DESCRIPTION OF THE TASK:
In all of the records below, change every "Haitian" to "Jamaican" and reproduce the lines with nothing else altered.

━━━━━━━━━━

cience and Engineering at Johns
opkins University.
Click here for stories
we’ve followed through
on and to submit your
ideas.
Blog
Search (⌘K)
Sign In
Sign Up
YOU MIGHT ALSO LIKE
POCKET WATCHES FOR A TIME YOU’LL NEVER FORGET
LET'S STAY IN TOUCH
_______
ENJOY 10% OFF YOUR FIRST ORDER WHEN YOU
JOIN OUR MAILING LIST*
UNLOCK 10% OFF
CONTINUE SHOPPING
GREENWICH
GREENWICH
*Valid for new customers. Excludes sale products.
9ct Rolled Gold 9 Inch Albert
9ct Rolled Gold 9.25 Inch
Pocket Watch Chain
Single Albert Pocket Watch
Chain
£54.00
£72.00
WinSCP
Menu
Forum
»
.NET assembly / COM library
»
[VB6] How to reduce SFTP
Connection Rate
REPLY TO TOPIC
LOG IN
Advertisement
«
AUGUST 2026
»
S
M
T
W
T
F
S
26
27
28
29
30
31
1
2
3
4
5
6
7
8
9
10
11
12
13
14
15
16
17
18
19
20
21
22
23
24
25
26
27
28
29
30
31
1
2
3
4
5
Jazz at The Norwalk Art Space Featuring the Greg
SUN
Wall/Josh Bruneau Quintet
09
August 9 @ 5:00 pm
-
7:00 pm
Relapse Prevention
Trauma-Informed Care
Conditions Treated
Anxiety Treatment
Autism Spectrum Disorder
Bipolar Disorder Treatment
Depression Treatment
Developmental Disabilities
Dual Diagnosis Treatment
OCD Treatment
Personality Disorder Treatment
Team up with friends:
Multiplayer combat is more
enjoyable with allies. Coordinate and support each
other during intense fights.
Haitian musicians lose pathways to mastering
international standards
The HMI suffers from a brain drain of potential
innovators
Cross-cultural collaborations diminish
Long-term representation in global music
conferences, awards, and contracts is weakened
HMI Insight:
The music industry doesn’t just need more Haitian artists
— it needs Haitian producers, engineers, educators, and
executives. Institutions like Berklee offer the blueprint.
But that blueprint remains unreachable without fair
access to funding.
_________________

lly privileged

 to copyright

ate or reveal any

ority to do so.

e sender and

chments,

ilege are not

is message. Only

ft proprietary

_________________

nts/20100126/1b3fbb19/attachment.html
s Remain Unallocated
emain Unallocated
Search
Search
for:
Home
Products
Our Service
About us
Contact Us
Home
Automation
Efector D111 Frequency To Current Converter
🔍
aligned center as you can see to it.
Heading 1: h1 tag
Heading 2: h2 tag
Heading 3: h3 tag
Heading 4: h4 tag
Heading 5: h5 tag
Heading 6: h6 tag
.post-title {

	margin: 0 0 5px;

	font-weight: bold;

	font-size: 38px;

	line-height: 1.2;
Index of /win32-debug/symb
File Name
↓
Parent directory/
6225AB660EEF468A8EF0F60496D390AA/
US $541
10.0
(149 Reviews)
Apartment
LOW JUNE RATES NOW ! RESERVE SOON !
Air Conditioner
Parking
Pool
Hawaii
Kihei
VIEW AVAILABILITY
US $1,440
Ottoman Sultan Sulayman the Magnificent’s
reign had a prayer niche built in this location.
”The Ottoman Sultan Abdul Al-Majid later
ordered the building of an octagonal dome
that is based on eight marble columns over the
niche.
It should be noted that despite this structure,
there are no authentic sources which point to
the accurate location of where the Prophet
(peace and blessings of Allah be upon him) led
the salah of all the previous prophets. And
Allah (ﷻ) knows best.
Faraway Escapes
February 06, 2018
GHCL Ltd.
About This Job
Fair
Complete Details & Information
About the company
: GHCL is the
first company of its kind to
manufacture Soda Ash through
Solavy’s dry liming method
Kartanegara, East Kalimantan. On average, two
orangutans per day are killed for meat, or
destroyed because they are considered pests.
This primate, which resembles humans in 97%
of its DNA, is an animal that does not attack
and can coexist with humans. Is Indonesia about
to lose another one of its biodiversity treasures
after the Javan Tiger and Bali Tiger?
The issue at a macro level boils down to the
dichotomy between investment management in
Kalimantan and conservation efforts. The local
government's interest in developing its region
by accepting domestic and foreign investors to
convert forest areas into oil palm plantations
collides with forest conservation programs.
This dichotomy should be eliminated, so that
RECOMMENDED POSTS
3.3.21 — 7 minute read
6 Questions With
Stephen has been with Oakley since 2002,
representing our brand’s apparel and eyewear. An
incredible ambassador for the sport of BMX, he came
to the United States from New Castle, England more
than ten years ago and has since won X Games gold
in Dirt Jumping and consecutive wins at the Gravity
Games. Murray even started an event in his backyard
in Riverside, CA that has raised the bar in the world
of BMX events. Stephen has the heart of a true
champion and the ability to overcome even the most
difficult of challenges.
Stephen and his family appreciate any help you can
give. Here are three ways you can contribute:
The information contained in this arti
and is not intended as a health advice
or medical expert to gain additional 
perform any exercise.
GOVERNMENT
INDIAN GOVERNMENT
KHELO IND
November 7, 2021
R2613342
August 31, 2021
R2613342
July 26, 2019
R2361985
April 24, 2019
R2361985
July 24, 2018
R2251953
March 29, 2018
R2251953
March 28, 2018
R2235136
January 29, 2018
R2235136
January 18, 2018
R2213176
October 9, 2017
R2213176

━━━━━━━━━━

OUTPUT:
cience and Engineering at Johns
opkins University.
Click here for stories
we’ve followed through
on and to submit your
ideas.
Blog
Search (⌘K)
Sign In
Sign Up
YOU MIGHT ALSO LIKE
POCKET WATCHES FOR A TIME YOU’LL NEVER FORGET
LET'S STAY IN TOUCH
_______
ENJOY 10% OFF YOUR FIRST ORDER WHEN YOU
JOIN OUR MAILING LIST*
UNLOCK 10% OFF
CONTINUE SHOPPING
GREENWICH
GREENWICH
*Valid for new customers. Excludes sale products.
9ct Rolled Gold 9 Inch Albert
9ct Rolled Gold 9.25 Inch
Pocket Watch Chain
Single Albert Pocket Watch
Chain
£54.00
£72.00
WinSCP
Menu
Forum
»
.NET assembly / COM library
»
[VB6] How to reduce SFTP
Connection Rate
REPLY TO TOPIC
LOG IN
Advertisement
«
AUGUST 2026
»
S
M
T
W
T
F
S
26
27
28
29
30
31
1
2
3
4
5
6
7
8
9
10
11
12
13
14
15
16
17
18
19
20
21
22
23
24
25
26
27
28
29
30
31
1
2
3
4
5
Jazz at The Norwalk Art Space Featuring the Greg
SUN
Wall/Josh Bruneau Quintet
09
August 9 @ 5:00 pm
-
7:00 pm
Relapse Prevention
Trauma-Informed Care
Conditions Treated
Anxiety Treatment
Autism Spectrum Disorder
Bipolar Disorder Treatment
Depression Treatment
Developmental Disabilities
Dual Diagnosis Treatment
OCD Treatment
Personality Disorder Treatment
Team up with friends:
Multiplayer combat is more
enjoyable with allies. Coordinate and support each
other during intense fights.
Jamaican musicians lose pathways to mastering
international standards
The HMI suffers from a brain drain of potential
innovators
Cross-cultural collaborations diminish
Long-term representation in global music
conferences, awards, and contracts is weakened
HMI Insight:
The music industry doesn’t just need more Jamaican artists
— it needs Jamaican producers, engineers, educators, and
executives. Institutions like Berklee offer the blueprint.
But that blueprint remains unreachable without fair
access to funding.
_________________

lly privileged

 to copyright

ate or reveal any

ority to do so.

e sender and

chments,

ilege are not

is message. Only

ft proprietary

_________________

nts/20100126/1b3fbb19/attachment.html
s Remain Unallocated
emain Unallocated
Search
Search
for:
Home
Products
Our Service
About us
Contact Us
Home
Automation
Efector D111 Frequency To Current Converter
🔍
aligned center as you can see to it.
Heading 1: h1 tag
Heading 2: h2 tag
Heading 3: h3 tag
Heading 4: h4 tag
Heading 5: h5 tag
Heading 6: h6 tag
.post-title {

	margin: 0 0 5px;

	font-weight: bold;

	font-size: 38px;

	line-height: 1.2;
Index of /win32-debug/symb
File Name
↓
Parent directory/
6225AB660EEF468A8EF0F60496D390AA/
US $541
10.0
(149 Reviews)
Apartment
LOW JUNE RATES NOW ! RESERVE SOON !
Air Conditioner
Parking
Pool
Hawaii
Kihei
VIEW AVAILABILITY
US $1,440
Ottoman Sultan Sulayman the Magnificent’s
reign had a prayer niche built in this location.
”The Ottoman Sultan Abdul Al-Majid later
ordered the building of an octagonal dome
that is based on eight marble columns over the
niche.
It should be noted that despite this structure,
there are no authentic sources which point to
the accurate location of where the Prophet
(peace and blessings of Allah be upon him) led
the salah of all the previous prophets. And
Allah (ﷻ) knows best.
Faraway Escapes
February 06, 2018
GHCL Ltd.
About This Job
Fair
Complete Details & Information
About the company
: GHCL is the
first company of its kind to
manufacture Soda Ash through
Solavy’s dry liming method
Kartanegara, East Kalimantan. On average, two
orangutans per day are killed for meat, or
destroyed because they are considered pests.
This primate, which resembles humans in 97%
of its DNA, is an animal that does not attack
and can coexist with humans. Is Indonesia about
to lose another one of its biodiversity treasures
after the Javan Tiger and Bali Tiger?
The issue at a macro level boils down to the
dichotomy between investment management in
Kalimantan and conservation efforts. The local
government's interest in developing its region
by accepting domestic and foreign investors to
convert forest areas into oil palm plantations
collides with forest conservation programs.
This dichotomy should be eliminated, so that
RECOMMENDED POSTS
3.3.21 — 7 minute read
6 Questions With
Stephen has been with Oakley since 2002,
representing our brand’s apparel and eyewear. An
incredible ambassador for the sport of BMX, he came
to the United States from New Castle, England more
than ten years ago and has since won X Games gold
in Dirt Jumping and consecutive wins at the Gravity
Games. Murray even started an event in his backyard
in Riverside, CA that has raised the bar in the world
of BMX events. Stephen has the heart of a true
champion and the ability to overcome even the most
difficult of challenges.
Stephen and his family appreciate any help you can
give. Here are three ways you can contribute:
The information contained in this arti
and is not intended as a health advice
or medical expert to gain additional 
perform any exercise.
GOVERNMENT
INDIAN GOVERNMENT
KHELO IND
November 7, 2021
R2613342
August 31, 2021
R2613342
July 26, 2019
R2361985
April 24, 2019
R2361985
July 24, 2018
R2251953
March 29, 2018
R2251953
March 28, 2018
R2235136
January 29, 2018
R2235136
January 18, 2018
R2213176
October 9, 2017
R2213176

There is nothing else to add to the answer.